(Work instructions): Reproduce the Trichoderma reesei text between "Engineering Trichoderma reesei" and "of lignocellulosic biomass.", inclusive, swapping in "saccharification" wherever "hydrolysis" appears.
Text: Begin
Engineering Trichoderma reesei Rut-C30 with the overexpression of egl1 at the ace1 locus to relieve repression on cellulase production and to adjust the ratio of cellulolytic enzymes for more efficient hydrolysis of lignocellulosic biomass.

Cellulose hydrolysis is a synergetic process performed sequentially by different cellulolytic enzymes including endoglucanases, exoglucanases and glucosidases. Trichoderma reesei has been acknowledged as the best cellulase producer, but cellulase production by T. reesei through submerged fermentation is costly due to intensive energy consumption associated with the process for mixing and aeration, since non-Newtonian fluid properties are developed with mycelial growth. Therefore, engineering the ratio of cellulolytic enzymes in the cocktail for more efficient cellulose hydrolysis is an alternative strategy for reducing cellulase dosage and thus saving cost in enzyme consumption for cellulose hydrolysis. In this study, T. reesei QS305 with high endoglucanase activity was developed from T. reesei Rut-C30 by replacing the transcription repressor gene ace1 with the coding region of endoglucanase gene egl1. Compared to T. reesei Rut-C30, T. reesei QS305 showed 90.0% and 132.7% increase in the activities of total cellulases and endoglucanases under flask culture conditions. When cellulase production by T. reesei QS305 was performed in the 5-L fermentor, cellulases activity of 10.7 FPU/mL was achieved at 108 h, 75.4% higher than that produced by T. reesei Rut-C30. Moreover, cellulases produced by T. reesei QS305 were more efficient for hydrolyzing pretreated corn stover and Jerusalem artichoke stalk.
Text: End
Data extract: Begin
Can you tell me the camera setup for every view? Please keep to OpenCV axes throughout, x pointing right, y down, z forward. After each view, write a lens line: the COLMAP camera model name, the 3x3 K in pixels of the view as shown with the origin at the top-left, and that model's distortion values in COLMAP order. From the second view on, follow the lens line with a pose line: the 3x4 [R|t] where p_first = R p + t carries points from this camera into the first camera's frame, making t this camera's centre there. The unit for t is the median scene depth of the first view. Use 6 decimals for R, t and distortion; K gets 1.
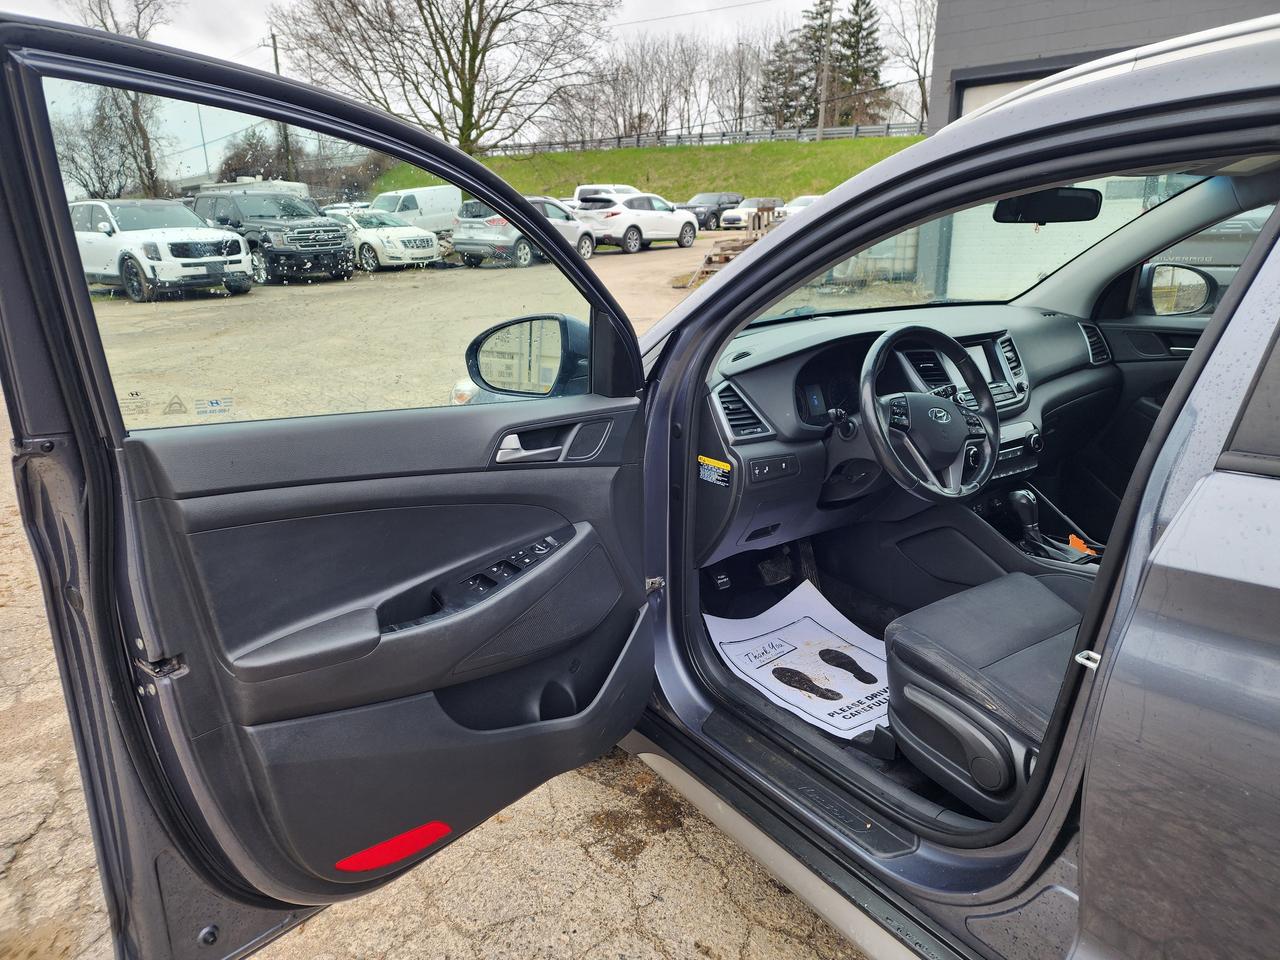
Data extract: End
(Task solution):
Engineering Trichoderma reesei Rut-C30 with the overexpression of egl1 at the ace1 locus to relieve repression on cellulase production and to adjust the ratio of cellulolytic enzymes for more efficient saccharification of lignocellulosic biomass.